Der Freischütz, often referred to in English as "The Magic Marksman," draws from German Romanticism’s use of the supernatural as a threatening presence, especially when it emanates from the forests found at the edge of villages. Weber introduced hunter’s horns and adroitly used various instruments in the orchestra to depict these natural and supernatural phenomena, and the chorus is deployed to spooky effect as the sounds of scary spirits. Weber used other instruments, such as the clarinet, to express the emotions and frustrations of young, sentimental love.

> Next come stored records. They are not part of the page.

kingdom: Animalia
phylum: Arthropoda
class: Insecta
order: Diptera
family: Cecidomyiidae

Almost 200 years after its debut, the scope of Weber’s opera continues to be enjoyed by audiences around the world. In the United States, the first opera to be performed in 1796 was Gretry’s Sylvain, in New Orleans. Although it is not known for certain that the Randolph family participated in the viewing of operas or similar theatrical productions, they did have an appreciation for music. This can be seen through the harpsichord they owned which was the most expensive item on their inventory of 1810. Music is once again enjoyed at Wilton through the museum’s free summer concert series and other events throughout the year. 


Works Cited



Ives, Colta. "Lithography in the Nineteenth Century". In Heilbrunn Timeline of Art History.
New York: The Metropolitan Museum of Art, 2000–. 30 May 2013. <http://www.metmuseum.org/toah/hd/lith/hd_lith.htm> (October 2004) 

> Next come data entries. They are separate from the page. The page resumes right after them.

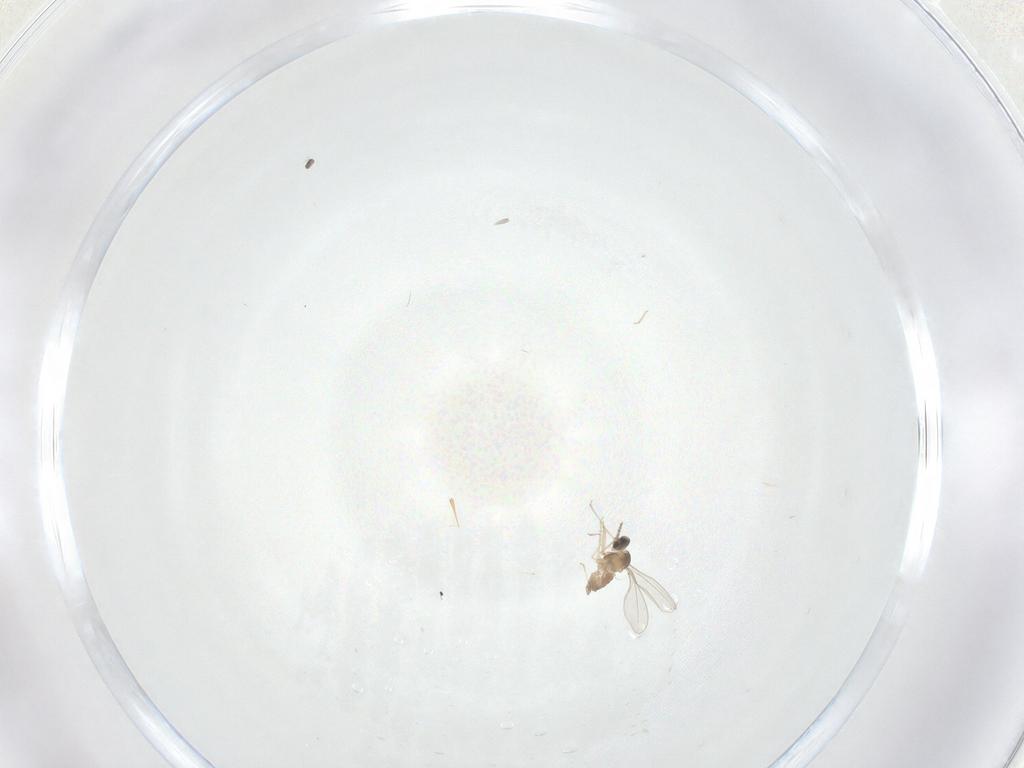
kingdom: Animalia
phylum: Arthropoda
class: Insecta
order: Diptera
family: Cecidomyiidae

Larner, Gerald. “Overture Der Freischütz”. Scottish Chamber Orchestra. 31 May 2014.
<http://www.sco.org.uk/content/overture-der-freisch%C3%BCtz?print=1>
Plotkin, Fred. “Overlooked Operas: Weber's Der Freischütz”. WQXR: Operavore. 8 July 2013.
29 May 2014. <http://www.wqxr.org/#!/story/305476-overlooked-operas-der-freischutz/>  

Tommasini, Anthony. “London Symphony Orchestra and Chorus: ‘Der Freischütz’”. New York
Times. New York Times, 21 June 2013. Web. 29 May 2014. <http://www.nytimes.com/2013/06/23/arts/music/london-symphony-orchestra-and-chorus-der-freischutz.html?_r=2&
“Opera in New Orleans”. OperaCreole. 23 June 2014.